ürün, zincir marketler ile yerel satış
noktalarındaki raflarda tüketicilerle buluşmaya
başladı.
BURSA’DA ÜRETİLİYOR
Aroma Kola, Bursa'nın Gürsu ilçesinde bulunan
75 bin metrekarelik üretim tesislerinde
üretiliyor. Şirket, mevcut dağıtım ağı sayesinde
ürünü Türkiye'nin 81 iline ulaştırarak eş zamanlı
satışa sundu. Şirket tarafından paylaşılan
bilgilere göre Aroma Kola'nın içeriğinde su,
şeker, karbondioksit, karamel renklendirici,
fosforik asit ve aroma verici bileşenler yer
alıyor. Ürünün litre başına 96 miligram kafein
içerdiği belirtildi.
────────
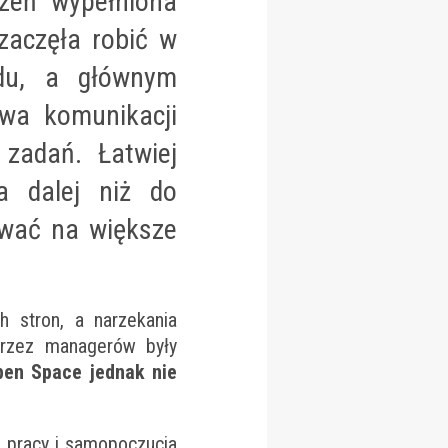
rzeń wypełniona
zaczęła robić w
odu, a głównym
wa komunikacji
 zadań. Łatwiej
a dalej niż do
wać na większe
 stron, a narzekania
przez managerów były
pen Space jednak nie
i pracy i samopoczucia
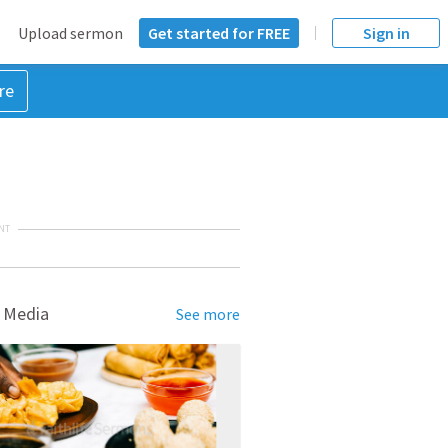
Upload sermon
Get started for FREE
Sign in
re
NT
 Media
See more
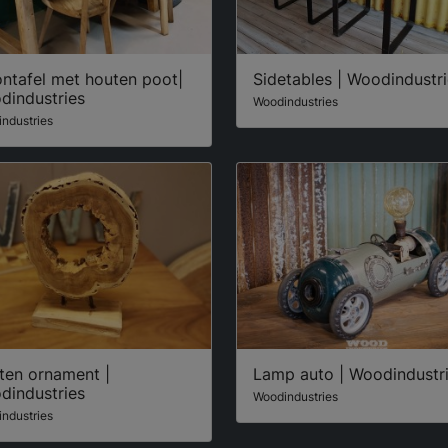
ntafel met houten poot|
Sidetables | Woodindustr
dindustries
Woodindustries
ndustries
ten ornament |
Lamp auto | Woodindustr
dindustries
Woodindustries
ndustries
────────
§ REQUIRED WORK
Rewrite the lines of the records from the one containing "ürün, zincir marketler ile yerel satış" through the one containing "içerdiği belirtildi.", inclusive, as a Markdown table with the columns Row and Line. Number each row and leave out blank lines.

§ RESPONSE
| Row | Line |
|---|---|
| 1 | ürün, zincir marketler ile yerel satış |
| 2 | noktalarındaki raflarda tüketicilerle buluşmaya |
| 3 | başladı. |
| 4 | BURSA’DA ÜRETİLİYOR |
| 5 | Aroma Kola, Bursa'nın Gürsu ilçesinde bulunan |
| 6 | 75 bin metrekarelik üretim tesislerinde |
| 7 | üretiliyor. Şirket, mevcut dağıtım ağı sayesinde |
| 8 | ürünü Türkiye'nin 81 iline ulaştırarak eş zamanlı |
| 9 | satışa sundu. Şirket tarafından paylaşılan |
| 10 | bilgilere göre Aroma Kola'nın içeriğinde su, |
| 11 | şeker, karbondioksit, karamel renklendirici, |
| 12 | fosforik asit ve aroma verici bileşenler yer |
| 13 | alıyor. Ürünün litre başına 96 miligram kafein |
| 14 | içerdiği belirtildi. |